TinkerbellesMum - I'm sorry if I offended, it wasn't my intent. If I'd been in your situation I'd have done exactly the same thing and I completely agree that a pre-term footling breech is not a good vaginal birth candidate.
I'm not trying to say that all women carrying breech should have a vaginal birth, and emergency situations will almost always necessitate a change in plans. I'm just trying to make women aware that vaginal birth of breech babies is an option that they might want to consider that can be as safe as a CS.
The framework I was given by MWs was that the baby should be full term and normally developed, labour should start spontaneously and progress naturally. If any of those things had failed to happen my MWs would have been strongly recommending a CS and I'd have been taking their advice whilst being very grateful it was an option. The vaginal birth breech babies that tend to run into problems are those that are interferred with. Yes, there are always risks that can't be entirely eliminated, but there are risks in any birth.

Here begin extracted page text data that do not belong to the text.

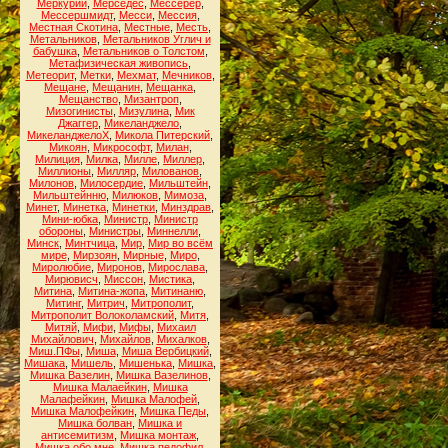
Меркурий
,
Мерседес
,
Мессерер
,
Мессершмидт
,
Месси
,
Мессия
,
Местная Скотина
,
Местные
,
Месть
,
Метальников
,
Метальников Углич и
бабушка
,
Метальников о Толстом
,
Метафизическая живопись
,
Метеорит
,
Метки
,
Мехмат
,
Мечников
,
Мещане
,
Мещанин
,
Мещанка
,
Мещанство
,
Мизантроп
,
Мизогинисты
,
Мизулина
,
Мик
Джаггер
,
Микеланджело
,
МикеланджелоХ
,
Микола Питерский
,
Микоян
,
Микрософт
,
Милан
,
Милиция
,
Милка
,
Милле
,
Миллер
,
Миллионы
,
Милляр
,
Милованов
,
Милонов
,
Милосердие
,
Мильштейн
,
Мильштейнню
,
Милюков
,
Мимоза
,
Минет
,
Минетка
,
Минетки
,
Минздрав
,
Мини-юбка
,
Министр
,
Министр
обороны
,
Министры
,
Миннелли
,
Минск
,
Минтчица
,
Мир
,
Мир во всём
мире
,
Мирзоян
,
Мирные
,
Миро
,
Миролюбие
,
Миронов
,
Мирослава
,
Мирювисч
,
Миссон
,
Мистика
,
Митина
,
Митина-жопа
,
Митинаню
,
Митинг
,
Митрич
,
Митрополит
,
Митрополит Волоколамский
,
Митя
,
Митяй
,
Мифи
,
Мифы
,
Михаил
Михайлович
,
Михайлов
,
Михалков
,
Миш.ПФы
,
Миша
,
Миша Вербицкий
,
Мишака
,
Мишель
,
Мишенька
,
Мишка
,
Мишка Вазелин
,
Мишка Вазелинов
,
Мишка Малаейкин
,
Мишка
Малафейкин
,
Мишка Малофей
,
Мишка Малофейкин
,
Мишка Педы
,
Мишка болван
,
Мишка и
антисемитизм
,
Мишка монтаж
,
Мишка обо мне
,
Мишка педофил
,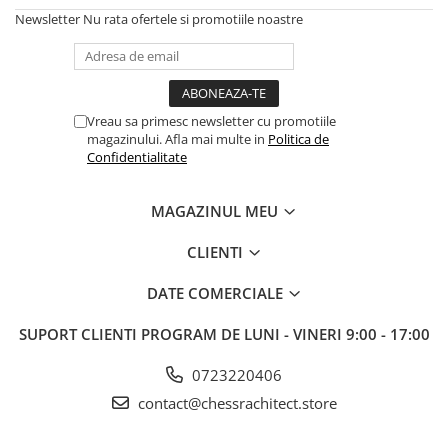
DGT
Newsletter
Nu rata ofertele si promotiile noastre
Finaluri
Instruire Generala
Instruire Generala
Vreau sa primesc newsletter cu promotiile
Lemn De Boxwood
magazinului. Afla mai multe in
Politica de
Confidentialitate
Lemn De Carpen (hornbeam)
Lemn De Sheesham
MAGAZINUL MEU
Piese de sah DGT
CLIENTI
Piese De Sah Tematice Din Plastic
Piese Din Lemn
DATE COMERCIALE
Piese Din Plastic
SUPORT CLIENTI
PROGRAM DE LUNI - VINERI 9:00 - 17:00
Piese rezerva
0723220406
Piese sah electronice
contact@chessrachitect.store
Piese sah electronice
Piese Sah Tematice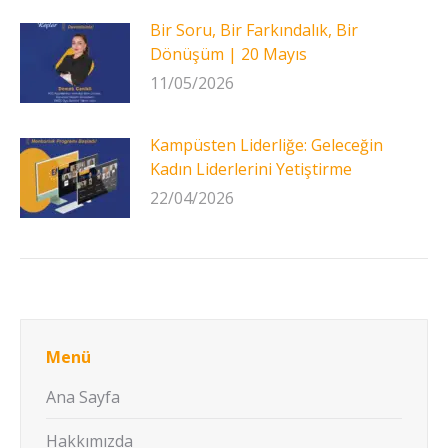
Bir Soru, Bir Farkındalık, Bir
Dönüşüm | 20 Mayıs
11/05/2026
Kampüsten Liderliğe: Geleceğin
Kadın Liderlerini Yetiştirme
22/04/2026
Menü
Ana Sayfa
Hakkımızda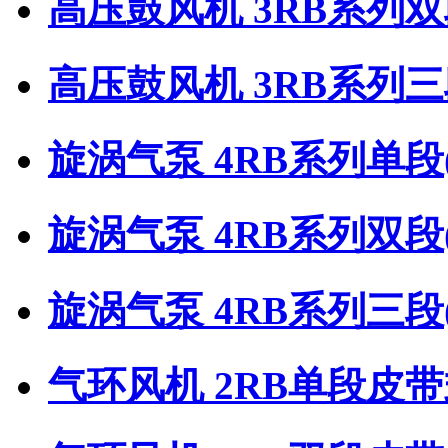
高压鼓风机 3RB系列
高压鼓风机 3RB系列
旋涡气泵 4RB系列单段
旋涡气泵 4RB系列双段
旋涡气泵 4RB系列三段
气环风机 2RB单段皮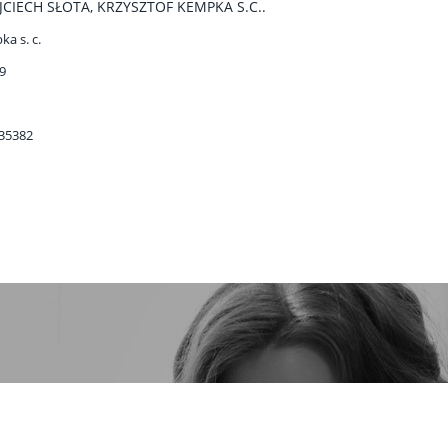
ECH SŁOTA, KRZYSZTOF KEMPKA S.C..
a s. c.
69
535382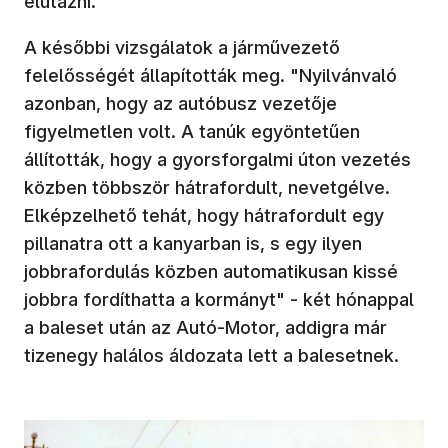
elutazni.
A későbbi vizsgálatok a járművezető
felelősségét állapították meg. "Nyilvánvaló
azonban, hogy az autóbusz vezetője
figyelmetlen volt. A tanúk egyöntetűen
állították, hogy a gyorsforgalmi úton vezetés
közben többször hátrafordult, nevetgélve.
Elképzelhető tehát, hogy hátrafordult egy
pillanatra ott a kanyarban is, s egy ilyen
jobbrafordulás közben automatikusan kissé
jobbra fordíthatta a kormányt" - két hónappal
a baleset után az Autó-Motor, addigra már
tizenegy halálos áldozata lett a balesetnek.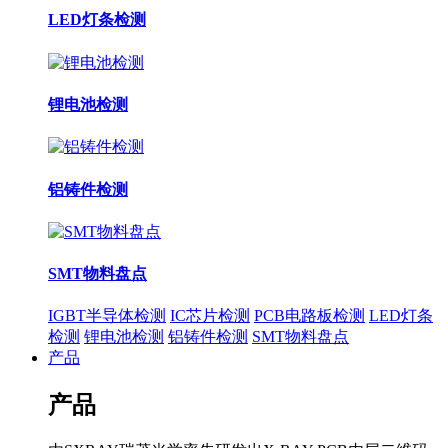
LED灯条检测
锂电池检测
铝铸件检测
SMT物料盘点
IGBT半导体检测
IC芯片检测
PCB电路板检测
LED灯条
检测
锂电池检测
铝铸件检测
SMT物料盘点
产品
产品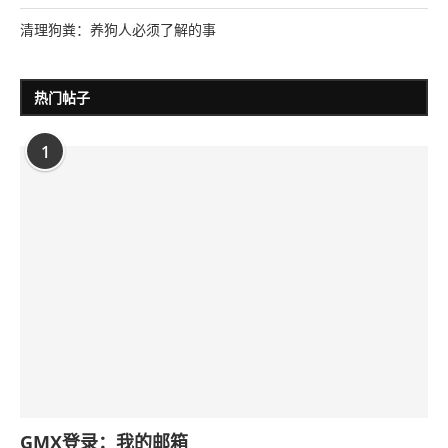
清理狗粪：养狗人必须了解的事
热门帖子
1
GMX登录：我的邮箱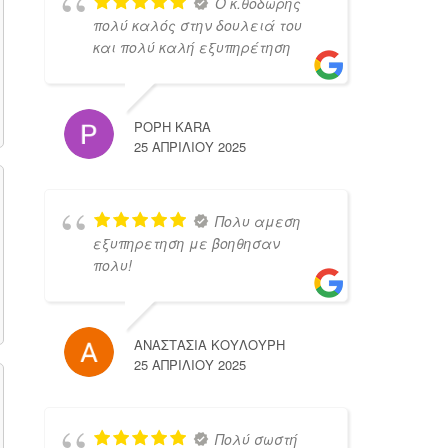
Ο κ.θοδωρης
πολύ καλός στην δουλειά του
και πολύ καλή εξυπηρέτηση
POPH KARA
25 ΑΠΡΙΛΊΟΥ 2025
Πολυ αμεση
εξυπηρετηση με βοηθησαν
πολυ!
ΑΝΑΣΤΑΣΙΑ ΚΟΥΛΟΥΡΗ
25 ΑΠΡΙΛΊΟΥ 2025
Πολύ σωστή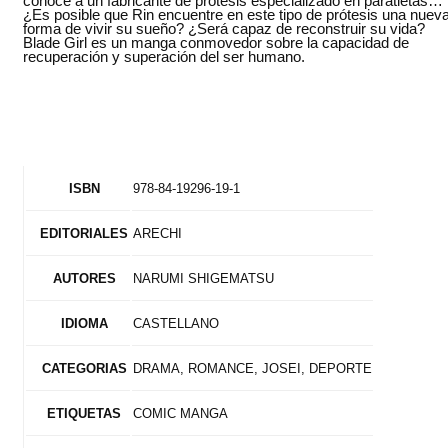
conoce a un fabricante de prótesis especializado en paratletas…
¿Es posible que Rin encuentre en este tipo de prótesis una nuev
forma de vivir su sueño? ¿Será capaz de reconstruir su vida?
Blade Girl es un manga conmovedor sobre la capacidad de
recuperación y superación del ser humano.
978-84-19296-19-1
ISBN
ARECHI
EDITORIALES
NARUMI SHIGEMATSU
AUTORES
CASTELLANO
IDIOMA
DRAMA, ROMANCE, JOSEI, DEPORTE
CATEGORIAS
COMIC MANGA
ETIQUETAS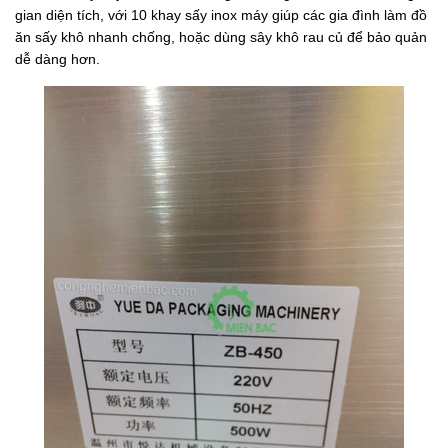
gian diện tích, với 10 khay sấy inox máy giúp các gia đình làm đồ
ăn sấy khô nhanh chống, hoặc dùng sây khô rau củ để bảo quản
dễ dàng hơn.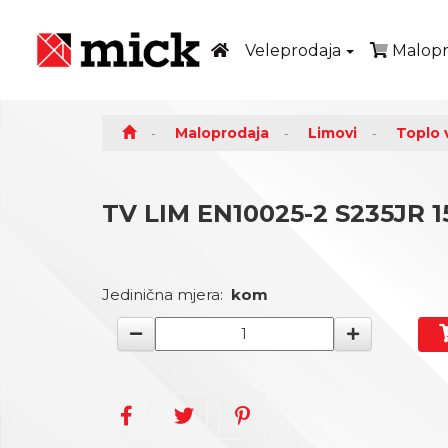
Veleprodaja
Malopr
Maloprodaja
Limovi
Toplo v
TV LIM EN10025-2 S235JR 15
Jedinična mjera:
kom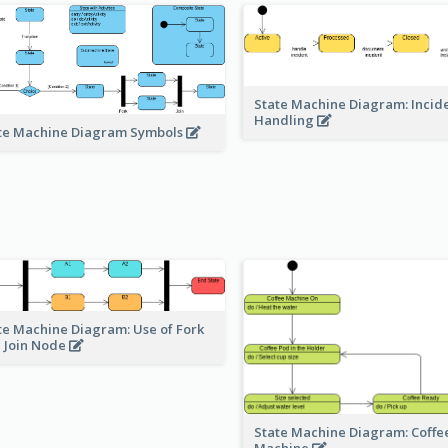
State Machine Diagram: Incid
Handling
te Machine Diagram Symbols
te Machine Diagram: Use of Fork
 Join Node
State Machine Diagram: Coffe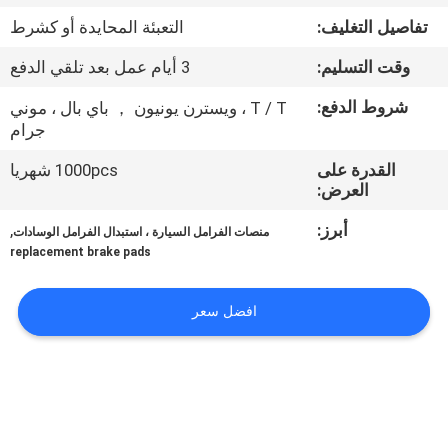
تفاصيل التغليف:
التعبئة المحايدة أو كشرط
مراقبة
وقت التسليم:
3 أيام عمل بعد تلقي الدفع
الجودة
شروط الدفع:
T / T ، ويسترن يونيون ， باي بال ، موني
جرام
اتصل
القدرة على
1000pcs شهريا
بنا
العرض:
أبرز:
,
منصات الفرامل السيارة ، استبدال الفرامل الوسادات
اطلب
replacement brake pads
اقتباس
افضل سعر
خريطة
الموقع
PRIVACY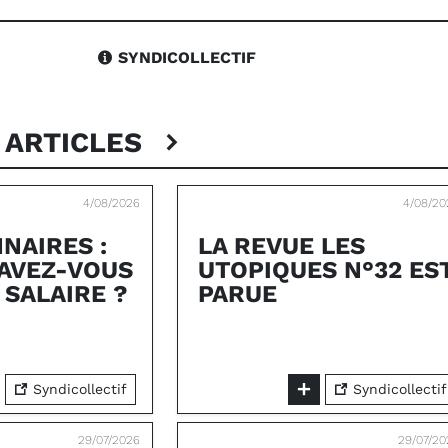
SYNDICOLLECTIF
 ARTICLES
4/08/2026
4/08/20
NAIRES :
LA REVUE LES
AVEZ-VOUS
UTOPIQUES N°32 ES
 SALAIRE ?
PARUE
Syndicollectif
Syndicollectif
29/07/2026
29/07/20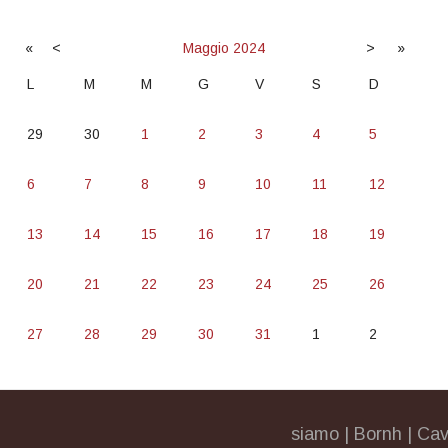
«
<
Maggio
2024
>
»
L
M
M
G
V
S
D
29
30
1
2
3
4
5
6
7
8
9
10
11
12
13
14
15
16
17
18
19
20
21
22
23
24
25
26
27
28
29
30
31
1
2
siamo
|
Bornh
|
Cav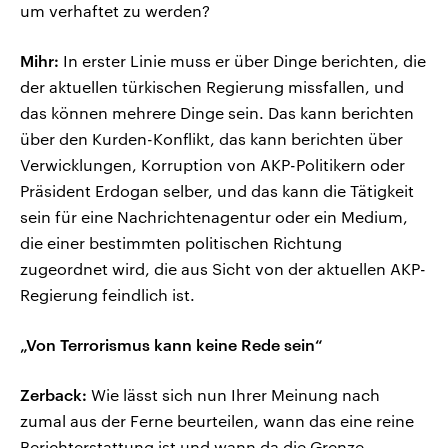
um verhaftet zu werden?
Mihr:
In erster Linie muss er über Dinge berichten, die
der aktuellen türkischen Regierung missfallen, und
das können mehrere Dinge sein. Das kann berichten
über den Kurden-Konflikt, das kann berichten über
Verwicklungen, Korruption von AKP-Politikern oder
Präsident Erdogan selber, und das kann die Tätigkeit
sein für eine Nachrichtenagentur oder ein Medium,
die einer bestimmten politischen Richtung
zugeordnet wird, die aus Sicht von der aktuellen AKP-
Regierung feindlich ist.
„Von Terrorismus kann keine Rede sein“
Zerback:
Wie lässt sich nun Ihrer Meinung nach
zumal aus der Ferne beurteilen, wann das eine reine
Berichterstattung ist und wann da die Grenze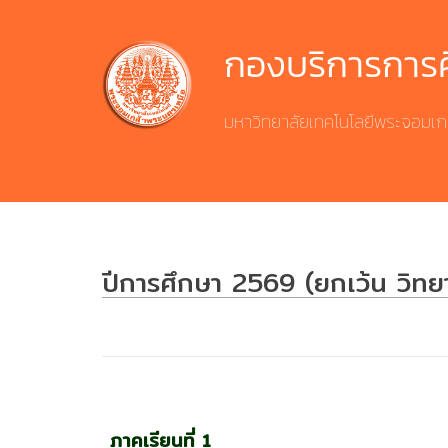
Skip
to
กองบริการการ
content
มหาวิทยาลัยเทคโนโลยีพระจอมเก
ปีการศึกษา 2569 (ยกเว้น วิทย
ภาคเรียนที่ 1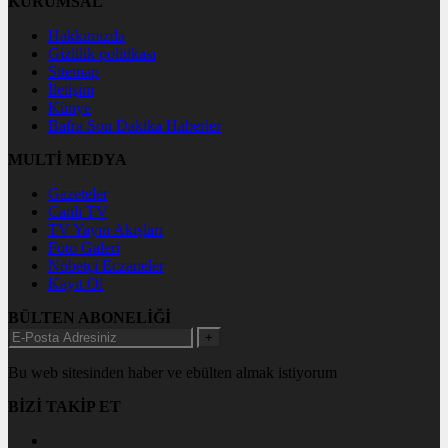
KURUMSAL
Hakkımızda
Gizlilik politikası
Sitemap
İletişim
Künye
Bafra Son Dakika Haberler
MULTİ MEDYA
Gazeteler
Canlı TV
TV Yayın Akışları
Foto Galeri
Nöbetçi Eczaneler
Kayıt Ol
BÜLTEN ABONELİĞİ
+
Bu web sitesinden haber ve ebülten almak istiyorum
BİZİ TAKİP ET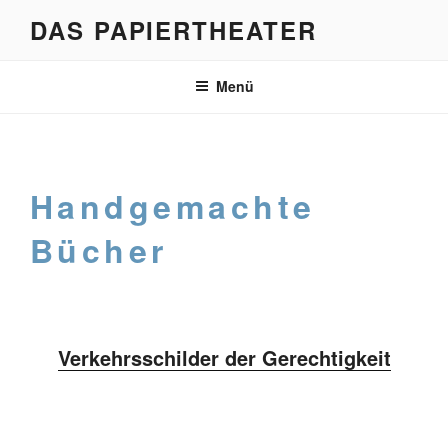
Zum
DAS PAPIERTHEATER
Inhalt
springen
Menü
Handgemachte
Bücher
Verkehrsschilder der Gerechtigkeit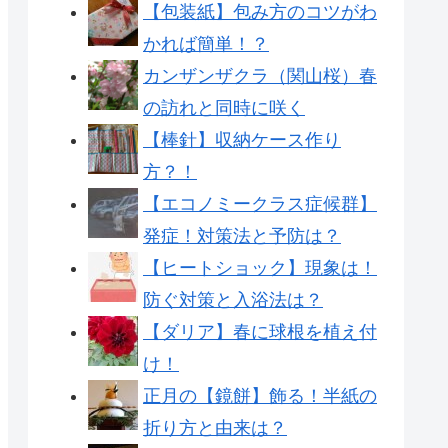
【包装紙】包み方のコツがわ
かれば簡単！？
カンザンザクラ（関山桜）春
の訪れと同時に咲く
【棒針】収納ケース作り
方？！
【エコノミークラス症候群】
発症！対策法と予防は？
【ヒートショック】現象は！
防ぐ対策と入浴法は？
【ダリア】春に球根を植え付
け！
正月の【鏡餅】飾る！半紙の
折り方と由来は？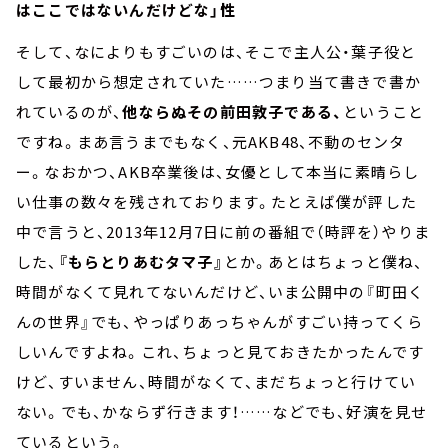
はここではないんだけどな」性
そして、なによりもすごいのは、そこで主人公・葉子役と
して最初から想定されていた……つまり当て書きで書か
れているのが、
他ならぬその前田敦子である、
ということ
ですね。まあ言うまでもなく、元AKB48、不動のセンタ
ー。なおかつ、AKB卒業後は、女優として本当に素晴らし
い仕事の数々を残されております。たとえば僕が評した
中で言うと、2013年12月7日に前の番組で（時評を）やりま
した、
『もらとりあむタマ子』
とか。あとはちょっと僕ね、
時間がなくて見れてないんだけど、いま公開中の『町田く
んの世界』でも、やっぱりあっちゃんがすごい持ってくら
しいんですよね。これ、ちょっと見ておきたかったんです
けど、すいません、時間がなくて、まだちょっと行けてい
ない。でも、かならず行きます！……などでも、好演を見せ
ているという。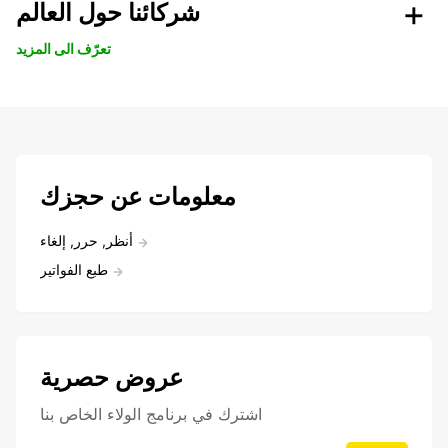
شركائنا حول العالم
تعرّف الى المزيد
معلومات عن حجزك
أنظر, حرر, إلغاء
طبع الفواتير
عروض حصرية
اشترك في برنامج الولاء الخاص بنا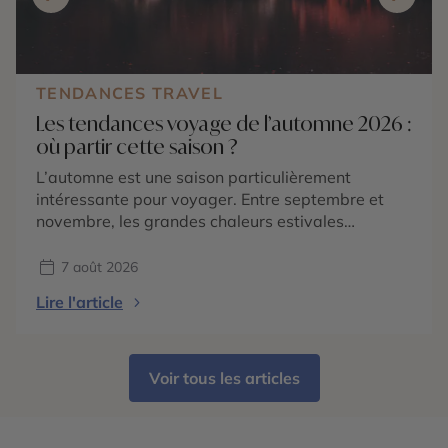
TENDANCES TRAVEL
Les tendances voyage de l’automne 2026 :
où partir cette saison ?
L’automne est une saison particulièrement
intéressante pour voyager. Entre septembre et
novembre, les grandes chaleurs estivales
s’atténuent dans de nombreuses régions du
monde, les paysages changent de couleurs et
7 août 2026
chaque destination dévoile une atmosphère
Lire l'article
différente. En 2026, les tendances voyage
confirment surtout une envie de partir pour vivre
une expérience liée à la saison : […]
Voir tous les articles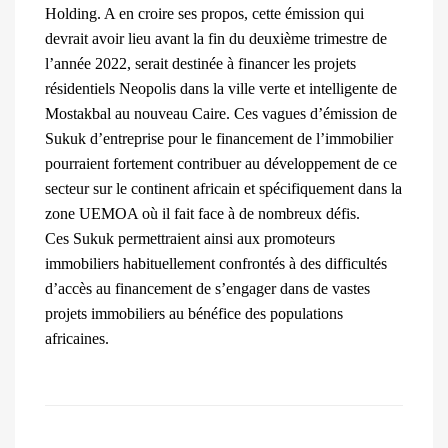
Holding. A en croire ses propos, cette émission qui
devrait avoir lieu avant la fin du deuxième trimestre de
l’année 2022, serait destinée à financer les projets
résidentiels Neopolis dans la ville verte et intelligente de
Mostakbal au nouveau Caire. Ces vagues d’émission de
Sukuk d’entreprise pour le financement de l’immobilier
pourraient fortement contribuer au développement de ce
secteur sur le continent africain et spécifiquement dans la
zone UEMOA où il fait face à de nombreux défis.
Ces Sukuk permettraient ainsi aux promoteurs
immobiliers habituellement confrontés à des difficultés
d’accès au financement de s’engager dans de vastes
projets immobiliers au bénéfice des populations
africaines.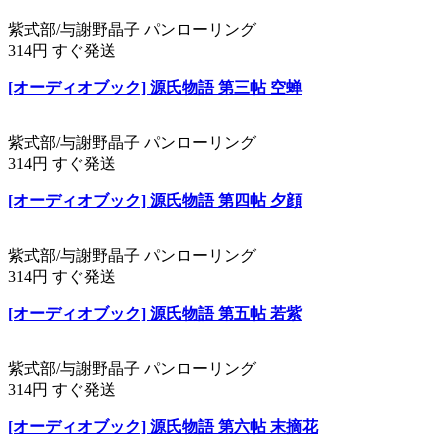
紫式部/与謝野晶子 パンローリング
314円 すぐ発送
[オーディオブック] 源氏物語 第三帖 空蝉
紫式部/与謝野晶子 パンローリング
314円 すぐ発送
[オーディオブック] 源氏物語 第四帖 夕顔
紫式部/与謝野晶子 パンローリング
314円 すぐ発送
[オーディオブック] 源氏物語 第五帖 若紫
紫式部/与謝野晶子 パンローリング
314円 すぐ発送
[オーディオブック] 源氏物語 第六帖 末摘花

In an ideal world medical professionals would make recommendations on the basis of good research, tailored to the individual's circumstances. My experience, which seems to tie in with the experience of a lot of other women, is that obstetric medical advice often seems to be based on annecdote and hospital protocol - even when there is evidence to sugest that that advice is NOT linked to improved outcomes for mothers and/or babies. My experience was that pracitioners within the NHS did not give me all the information I needed to make an informed decision on how to birth my breech baby, and I felt the information they did give was presented in a way to make a CS the only logical choice. Listening to other women with breech babies, my experience doesn't seem unusual. The type of hands-off, vaginal birth I had wasn't mentioned at all by the registrar I saw, even when I explicitly asked about vaginal birth - if I wasn't told, why should I assume that other women have been?
I don't understand why being a primip increases the risk. I'd also be interested to know which trials compared outcomes for different presentations - I know that footling is more risky thank frank, is more risky than full breech - but I don't recall ever seeing a comparison of how much more and I'd be interested to.
I also suspect you'd have to go a long way past insisting on a vaginal birth of a breech, term baby before the hospital would kick you out - making you sign a disclaimer, maybe, but the legal implications of denying care would be so massive they wouldn't do it. Are they even legally allowed to? I know midwives have a duty of care to women in labour.